--- Trecho selecionado ---
Quanto a mostrar trabalhos, a única pessoa em quem confio plenamente é o Arlindo Gonçalves. Conversamos muito sobre literatura, estilos de escrita, ambições literárias (ou a falta delas!), por que e para quem escrevemos etc. Temos uma sintonia que nos permite falar de maneira bastante franca sobre o trabalho um do outro, tanto para dizer quando está bom quanto para sugerir acertos e melhorias.
Como é sua relação com a tecnologia? Você escreve seus primeiros rascunhos à mão ou no computador?
Ao mesmo tempo que me dou superbem com a tecnologia, eu adoro escrever à mão. Sinto grande prazer ao desenhar as letras e formar palavras, adoro o barulho do lápis sobre o papel! Mas, se preciso produzir algo rapidamente, escrevo – sem problema nenhum – direto no computador.
Para mim, ambas as formas são processos distintos. É impossível, hoje em dia, prescindir do computador, do texto digitado, mas escrever à mão estimula não apenas músculos diferentes, como também ativa partes do cérebro que criam experiências sensoriais diversas.
Gosto de escrever a lápis, com caneta bico de pena e, às vezes, na Manuela – minha máquina de escrever! Acho esse processo (que muitos chamariam de retrabalho) bastante enriquecedor porque, ao ter de digitar a versão inicial, repenso o que escrevi e sempre acabo melhorando o texto.
De onde vêm suas ideias? Há um conjunto de hábitos que você cultiva para se manter criativa?
Colho ideias em todos os lugares: uma conversa ouvida na rua, notícias de jornal, filmes, livros, músicas, e especialmente obras de arte. Gosto muito de visitar museus, de ver exposições – o que, infelizmente, não fazemos há muito tempo. Antes da pandemia, sempre que saíamos de uma exposição, eu tinha ideias para escrever algo.
Alguns de meus contos foram baseados em imagens fotográficas. Adoro olhar para uma fotografia e imaginar a história daquele lugar, daquelas pessoas, recriar suas realidades.
O que você acha que mudou no seu processo de escrita ao longo dos anos? O que você diria a si mesma se pudesse voltar à escrita de seus primeiros textos?
Com o passar dos anos, aprendi a “deixar o texto dormir” antes de publicá-lo. Percebi que algo que escrevia no calor do momento e achava maravilhoso não resistia a uma noite. No dia seguinte, quando ia ler novamente, o texto já não me parecia bom. Uma semana depois, ele precisava de muitos ajustes. Depois de um mês, eu quase me odiava por ter escrito aquilo.

--- Conjunto de registros ---
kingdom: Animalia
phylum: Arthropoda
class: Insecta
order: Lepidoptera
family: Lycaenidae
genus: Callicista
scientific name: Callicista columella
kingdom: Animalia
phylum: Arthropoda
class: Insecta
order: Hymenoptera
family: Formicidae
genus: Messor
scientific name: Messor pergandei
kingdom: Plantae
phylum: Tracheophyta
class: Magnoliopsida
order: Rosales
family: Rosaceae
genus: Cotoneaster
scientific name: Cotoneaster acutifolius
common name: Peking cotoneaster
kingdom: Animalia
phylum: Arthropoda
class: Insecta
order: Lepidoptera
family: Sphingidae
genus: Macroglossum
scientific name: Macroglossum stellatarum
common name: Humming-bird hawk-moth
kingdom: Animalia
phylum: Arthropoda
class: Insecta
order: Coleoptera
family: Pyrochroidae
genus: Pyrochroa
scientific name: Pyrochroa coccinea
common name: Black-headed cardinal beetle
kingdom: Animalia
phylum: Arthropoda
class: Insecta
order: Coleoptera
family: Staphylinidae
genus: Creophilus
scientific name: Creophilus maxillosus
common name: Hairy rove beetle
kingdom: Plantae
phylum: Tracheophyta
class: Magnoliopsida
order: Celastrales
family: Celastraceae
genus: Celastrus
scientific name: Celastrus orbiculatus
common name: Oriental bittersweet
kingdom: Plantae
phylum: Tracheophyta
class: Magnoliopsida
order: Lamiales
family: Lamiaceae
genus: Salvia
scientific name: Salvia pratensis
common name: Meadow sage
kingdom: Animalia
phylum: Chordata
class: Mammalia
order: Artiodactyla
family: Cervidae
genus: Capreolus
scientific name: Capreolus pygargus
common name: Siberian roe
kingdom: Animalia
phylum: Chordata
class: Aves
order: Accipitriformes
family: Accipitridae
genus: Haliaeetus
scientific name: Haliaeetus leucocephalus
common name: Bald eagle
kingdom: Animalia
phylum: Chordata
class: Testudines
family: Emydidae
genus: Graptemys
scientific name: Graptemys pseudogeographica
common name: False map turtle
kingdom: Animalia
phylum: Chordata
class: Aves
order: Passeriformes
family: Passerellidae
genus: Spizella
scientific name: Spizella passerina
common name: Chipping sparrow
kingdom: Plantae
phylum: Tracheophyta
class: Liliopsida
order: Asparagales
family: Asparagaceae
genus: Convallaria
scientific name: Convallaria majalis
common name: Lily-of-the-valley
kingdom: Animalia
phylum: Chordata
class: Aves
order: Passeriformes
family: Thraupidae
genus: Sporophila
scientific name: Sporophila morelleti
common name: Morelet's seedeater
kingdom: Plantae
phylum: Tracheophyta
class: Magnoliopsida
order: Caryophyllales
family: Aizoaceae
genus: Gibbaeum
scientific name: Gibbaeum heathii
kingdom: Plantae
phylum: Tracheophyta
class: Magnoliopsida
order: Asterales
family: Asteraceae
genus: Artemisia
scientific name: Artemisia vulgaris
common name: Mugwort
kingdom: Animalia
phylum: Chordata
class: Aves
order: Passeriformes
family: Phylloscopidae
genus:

--- Instruções da tarefa ---
Dê continuidade à entrevista sobre o processo de escrita, começando logo depois da última frase apresentada.

--- Resultado da tarefa ---
Depois de anos, olho para meus primeiros escritos e sinto vontade de morrer por tê-los publicado! No entanto, se eu pudesse voltar no tempo, não mudaria nada. Todas essas etapas fazem parte do aprendizado e do crescimento. Ninguém nasce pronto. Precisamos passar por tudo o que passamos para chegar aonde chegamos. E acredito firmemente que eu não teria chegado a esse grau de maturidade se tivesse pulado etapas pelo caminho. Gosto muito de uma frase atribuída a David Bowie que diz mais ou menos: “envelhecer é o extraordinário processo no qual você se torna a pessoa que sempre deveria ter sido”.
Que projeto você gostaria de fazer, mas ainda não começou? Que livro você gostaria de ler e ele ainda não existe?
Acho que, para nossa sorte, todos os livros já existem! E os que ainda não foram escritos estão sendo gestados na mente de alguém, prontos para sair do mundo das ideias e passar a habitar a realidade.
Uma das coisas que Arlindo Gonçalves e eu estamos fazendo para não sucumbir diante do isolamento social é nos mantermos constantemente ocupados com projetos literários. Criamos um caderninho repleto de ideias de livros e, sempre que estamos desanimados, recorremos a ele para estimular o outro a continuar lutando. Planejar essas atividades tem nos mantido produtivos e esperançosos de que, quando tudo isso passar, vamos reunir muitos amigos para celebrarmos a literatura que nos salvou!